True Tales of Medical School: The Take-Home Test

As part of the third year of medical school, each student had to take a 3-month Surgery rotation. There were 3 choices for your Surgery rotation. You could choose Group A (the “I know I want to be a surgeon” group), Group B (the “I may want to be a surgeon” group) or Group C (the “no way in Hell am I going to be a surgeon” group). I was the poster child for Group C.

My 3-month rotation was made up of one month of Pediatric Surgery, one month of General Surgery at the VA hospital, and two weeks each of Vascular Surgery and ENT Surgery. The Pediatric Surgery was intense, but at least we were not expected to take call. The residents were fun to work with and the attending physicians instructive. The VA rotation was easily the most miserable month of my life. Unfriendly residents, unpleasant physicians and a grueling call schedule. I found Vascular Surgery interesting, and the surgeons were friendly and helpful. I was able to do my first stitching of a real patient during this rotation. The ENT rotation also went smoothly. I had bartended the ENT Christmas party the year before, so I knew all the residents and instructors (and how much they drank).

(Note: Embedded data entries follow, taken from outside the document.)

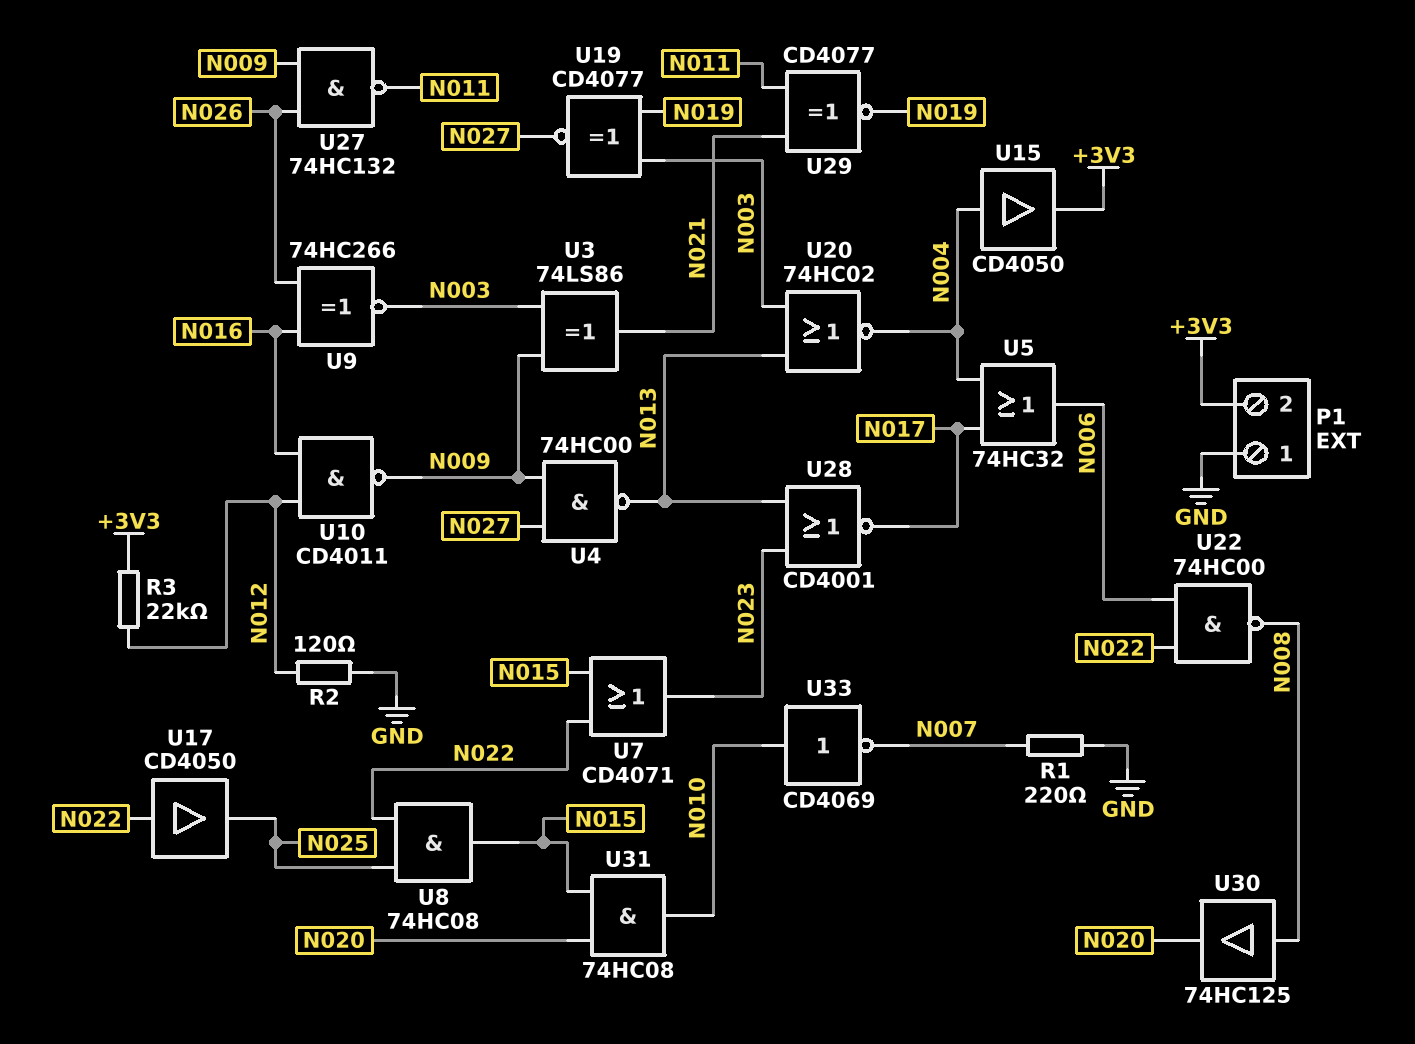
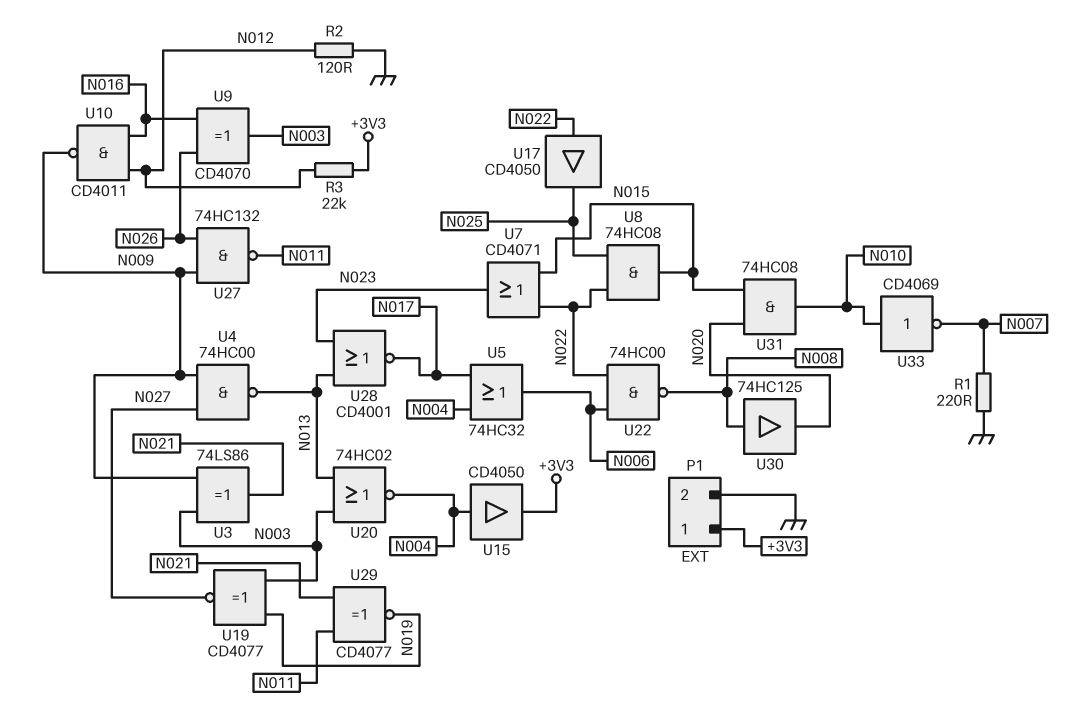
P1 pin 1: GND -> +3V3
P1 pin 2: +3V3 -> GND
U9: XNOR 74HC266 (in N016, in N026, out N003) -> XOR CD4070 (in N016, in N026, out N003)

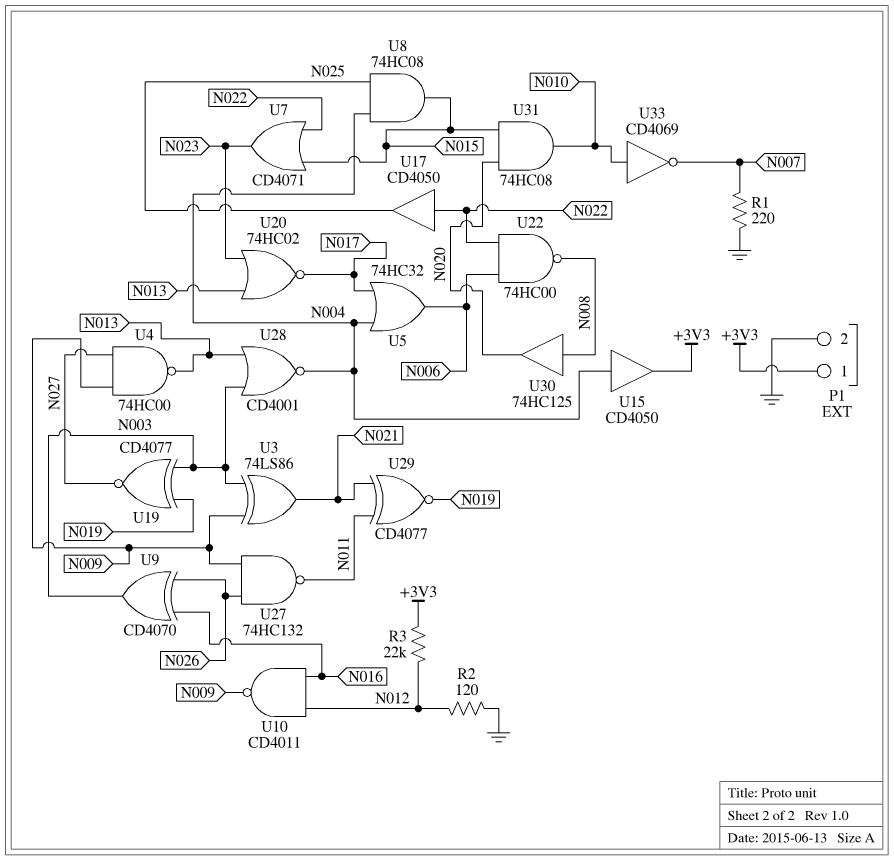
U8: AND 74HC08 (in N022, in N025, out N015) -> AND 74HC08 (in N004, in N025, out N015)
U20: NOR 74HC02 (in N003, in N013, out N004) -> NOR 74HC02 (in N013, in N023, out N017)
U28: NOR CD4001 (in N013, in N023, out N017) -> NOR CD4001 (in N003, in N013, out N004)

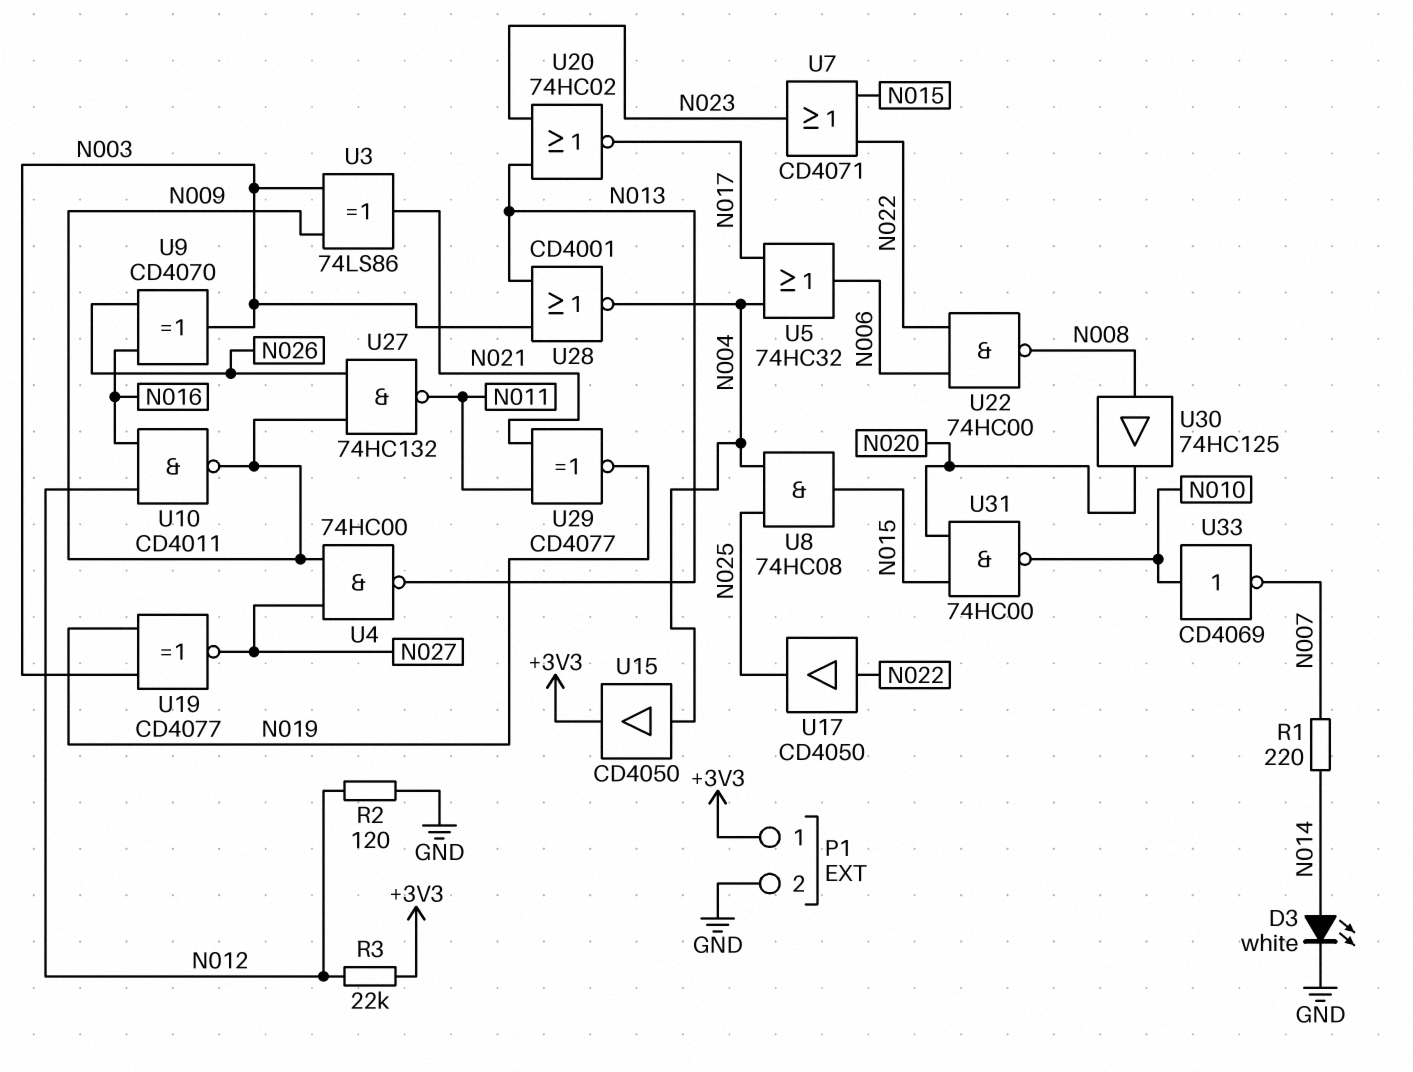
D3: none -> LED white (A N014, K GND)
R1: 220 (GND, N007) -> 220 (N007, N014)
U31: AND 74HC08 (in N015, in N020, out N010) -> NAND 74HC00 (in N015, in N020, out N010)

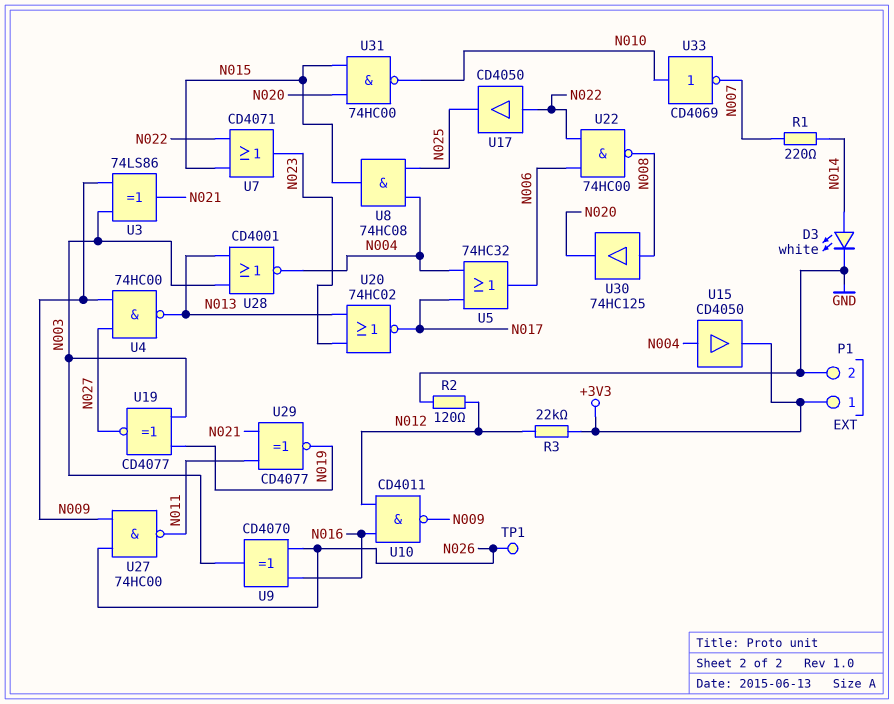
TP1: none -> test point (N026)
U27: NAND 74HC132 (in N009, in N026, out N011) -> NAND 74HC00 (in N009, in N026, out N011)

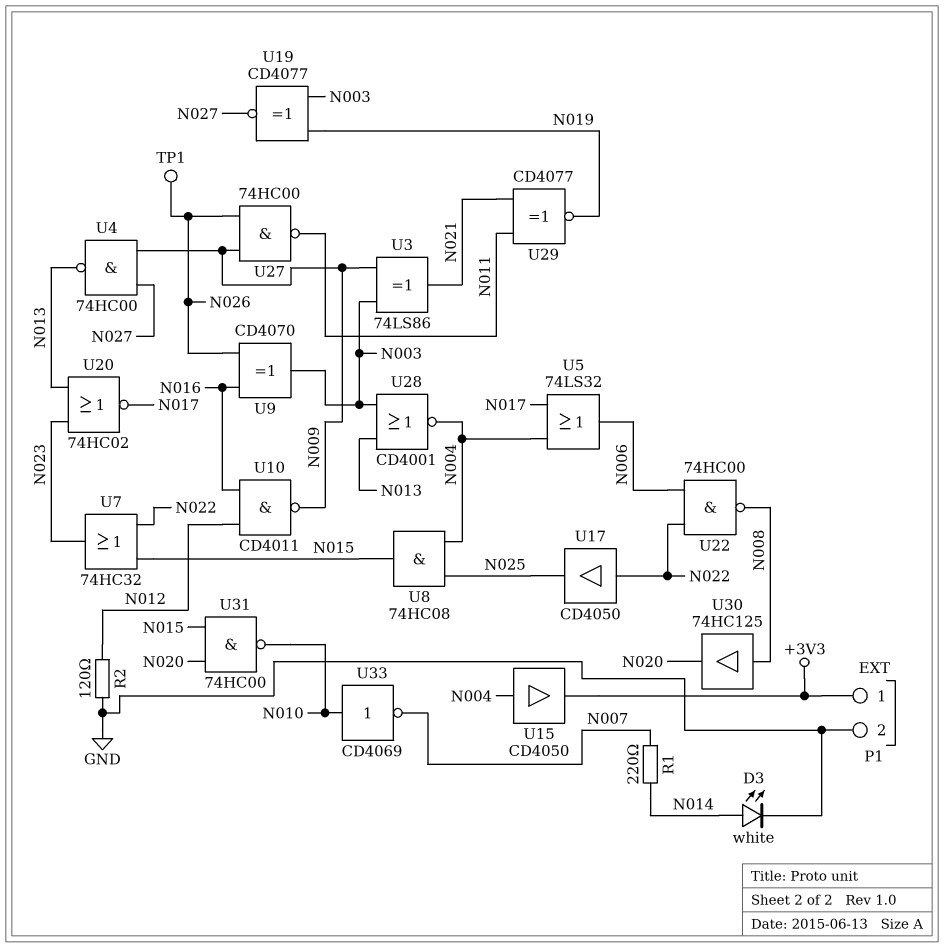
R3: 22k (+3V3, N012) -> none
U5: OR 74HC32 (in N004, in N017, out N006) -> OR 74LS32 (in N004, in N017, out N006)
U7: OR CD4071 (in N015, in N022, out N023) -> OR 74HC32 (in N015, in N022, out N023)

In addition to the surgeries and routine patient care, there were daily lectures, monthly multiple-choice exams, a 12-page paper, and a take-home 60-question test. We were supposed to study for exams, write the paper and answer the questions in the free time we had left over from our 16-hour days at the hospital. I would get home at 9 PM, study and write for an hour or two then climb into bed and fall asleep, only to wake up a few hours later to get back to the hospital for pre-pre-rounds at 4 AM.

The take-home test consisted of the same 60 questions that had been used every year for at least the last decade. If you knew the right people, you could get answers to the questions that had been handed down from student to student for the same length of time. Dr. K-, the chairman of the Surgery Department, graded each set of answers. Rumor had it that he just picked 10 random answers and awarded a score based on those answers alone. Almost everyone received a score of 7/10 or 8/10.

I didn’t know the right people, but one of the other students on my VA rotation did. Unfortunately she discovered that the answers were on three diskettes and she did not have a computer. Being the nice guy I am, I offered to print out the answers for her as long as I could copy the diskettes. She agreed and I was in business.

The first sign of trouble was when I realized that there were nearly 100 files on the diskettes. Whoever had written the answers had saved each page as a separate file. They had saved some as text files, some as RTF, and some as DOC files. Sometimes different formats for the same answer.

Then, as I printed out each page for the other student, I would skim the answers. My heart sunk as I found mistake after mistake. Not subtle mistakes, but obvious ones — like having the heart on the wrong side of the chest. I found that I had to read each answer closely, carefully ascertain which portions were right and which were wrong, and then correct each mistake I found. It was a tedious process, but after two weeks of hard work the test was finished.

As I turned in my answers, I realized that I had spent more time poring over answers and correcting mistakes than I would have if I had just answered the questions on my own. Truly crime does not pay.

On the bright side, I scored a 9/10, where everyone else using the same answers scored a 7/10.

3 Responses to “ True Tales of Medical School: The Take-Home Test ”

  1. Reminds me of “Danny Dunn and the Homework Machine” by Jay Williams.

  2. As a nerd though, I want to point out an interesting note. You probably learned more by correcting that fool’s mistakes than you would have by just answering the questions yourself. Don’t ask me why, but for some reason grading (or checking) answers for someone else can teach you more than earnest studying on your own. So, crime may not pay, but in my opinion you got lucky. As a fan though, let me say I love your stories and your House M.D. critiques. I want to be a heart surgeon so this stuff fascinates me. I even got to scrub in on a cardiac surgery once, go on rounds with oncologists, and do genomic cancer research (done the for three years). Nerdy, I know. Any advice on comfortable shoes for rounds and the OR? Thanks.

  3. Try the slide shoes from LL bean—can slide on and off easily. Extremely comfortable.